Now this isn’t a review of what’s out there, and I need to stress I get free boots from Sportiva (I used a proto pair of Olympus Mons boots on the Dru in 2002), so what I say is skewed. But for me the benchmark climbing boot for ‘do it all’ would be the Spantik (little review I did here, as I’ve used mine from Antarctic grade VII walls, climbing in the Ruth Gorge in Winter, Patagonia, Winter alps, grade 6 ice and Scottish VII. There are other boots out there but for me they often suffer from being ‘pro specific’, designed to be a lightweight as possible to the detriment of longevity (pros get them for free anyway). This can most usually be seen in the price, with carbon fibre and space-age materials pushing the price up to £500 or £600 which is too much to pay (often these prices are inflated so as to still give a good margin when they are discounted). These boots are not perfect of course, the laces can be a pain at times (always carry spares!!!!), and can get trashed due to uppers being softer than hard plastic (repair rands), and you need good gaitors. I think at the moment you can find these boots for under £400.

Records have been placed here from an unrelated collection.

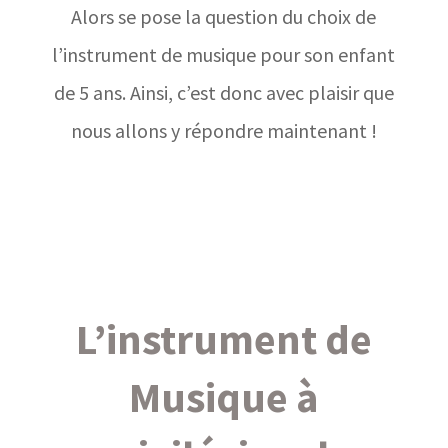
Alors se pose la question du choix de
l’instrument de musique pour son enfant
de 5 ans. Ainsi, c’est donc avec plaisir que
nous allons y répondre maintenant !
L’instrument de
Musique à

I’ve yet to try the G2 SM’s but imagine looking at the specs that they’re very good, but maybe not so good if you’re on a budget, plus they look a little less warm than the Spantiks (remember that the Spantiks were state of the art when they came out, and the G2’s are just another step). As for the Batura’s, fantastic for Scotland or ice climbing but no good for expeditions.
As for borrowing boots? Well, they need to fit and be in good condition, and many a climb (and a few toes) has been lost due to thinking tight boots would be OK. My partner last month is still struggling with toes twenty-five years after trying to climb in borrowed boots. You may get away with Alpha’s (Steve House did on Nanga Parbat), but then you’re not Steve House and need to know your feet. Yes, even a pair of approach shoes will work in sub-zero temperatures for a while (I’ve used single leather boots down to -32 degrees C), but only when you’re moving. Stop for just a little while and you’re feet will freeze, stop any longer or get stuck out for the night and it’ll be your toes or worse.
A good pair of boots should cost you a weeks wages, and if you want to go cold and high then double that. It’s an investment worth making as irrespective of cold injuries, having to turn round or freezing all the time (and the stress that brings) ruins climbs. Get down the charity shop for your threads and use the money you save on your boots.